TASK:
Please arrange every line of the records below as a numbered list, leaving out any blank lines.

RAW RECORDS:

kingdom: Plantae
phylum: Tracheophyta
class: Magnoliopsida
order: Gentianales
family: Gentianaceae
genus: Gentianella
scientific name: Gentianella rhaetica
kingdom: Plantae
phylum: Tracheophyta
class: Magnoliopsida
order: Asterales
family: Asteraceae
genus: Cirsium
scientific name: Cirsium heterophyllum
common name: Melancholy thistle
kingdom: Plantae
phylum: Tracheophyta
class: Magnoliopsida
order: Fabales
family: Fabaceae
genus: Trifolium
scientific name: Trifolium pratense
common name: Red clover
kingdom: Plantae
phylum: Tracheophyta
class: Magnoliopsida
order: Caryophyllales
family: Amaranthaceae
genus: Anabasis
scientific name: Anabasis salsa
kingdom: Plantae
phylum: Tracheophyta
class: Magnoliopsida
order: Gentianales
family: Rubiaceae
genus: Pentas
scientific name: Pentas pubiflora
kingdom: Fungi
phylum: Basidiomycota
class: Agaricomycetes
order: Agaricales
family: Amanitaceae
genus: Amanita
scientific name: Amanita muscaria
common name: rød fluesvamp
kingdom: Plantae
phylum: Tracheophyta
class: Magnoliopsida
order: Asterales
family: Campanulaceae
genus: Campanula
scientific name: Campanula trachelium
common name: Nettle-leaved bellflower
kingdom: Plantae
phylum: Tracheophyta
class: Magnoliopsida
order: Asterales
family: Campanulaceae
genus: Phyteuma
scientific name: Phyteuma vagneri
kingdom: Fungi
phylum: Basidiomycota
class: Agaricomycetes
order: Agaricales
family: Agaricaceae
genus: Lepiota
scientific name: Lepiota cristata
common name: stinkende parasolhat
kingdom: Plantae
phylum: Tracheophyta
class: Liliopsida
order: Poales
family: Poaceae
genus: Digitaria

FINISHED ANSWER:
1. kingdom: Plantae
2. phylum: Tracheophyta
3. class: Magnoliopsida
4. order: Gentianales
5. family: Gentianaceae
6. genus: Gentianella
7. scientific name: Gentianella rhaetica
8. kingdom: Plantae
9. phylum: Tracheophyta
10. class: Magnoliopsida
11. order: Asterales
12. family: Asteraceae
13. genus: Cirsium
14. scientific name: Cirsium heterophyllum
15. common name: Melancholy thistle
16. kingdom: Plantae
17. phylum: Tracheophyta
18. class: Magnoliopsida
19. order: Fabales
20. family: Fabaceae
21. genus: Trifolium
22. scientific name: Trifolium pratense
23. common name: Red clover
24. kingdom: Plantae
25. phylum: Tracheophyta
26. class: Magnoliopsida
27. order: Caryophyllales
28. family: Amaranthaceae
29. genus: Anabasis
30. scientific name: Anabasis salsa
31. kingdom: Plantae
32. phylum: Tracheophyta
33. class: Magnoliopsida
34. order: Gentianales
35. family: Rubiaceae
36. genus: Pentas
37. scientific name: Pentas pubiflora
38. kingdom: Fungi
39. phylum: Basidiomycota
40. class: Agaricomycetes
41. order: Agaricales
42. family: Amanitaceae
43. genus: Amanita
44. scientific name: Amanita muscaria
45. common name: rød fluesvamp
46. kingdom: Plantae
47. phylum: Tracheophyta
48. class: Magnoliopsida
49. order: Asterales
50. family: Campanulaceae
51. genus: Campanula
52. scientific name: Campanula trachelium
53. common name: Nettle-leaved bellflower
54. kingdom: Plantae
55. phylum: Tracheophyta
56. class: Magnoliopsida
57. order: Asterales
58. family: Campanulaceae
59. genus: Phyteuma
60. scientific name: Phyteuma vagneri
61. kingdom: Fungi
62. phylum: Basidiomycota
63. class: Agaricomycetes
64. order: Agaricales
65. family: Agaricaceae
66. genus: Lepiota
67. scientific name: Lepiota cristata
68. common name: stinkende parasolhat
69. kingdom: Plantae
70. phylum: Tracheophyta
71. class: Liliopsida
72. order: Poales
73. family: Poaceae
74. genus: Digitaria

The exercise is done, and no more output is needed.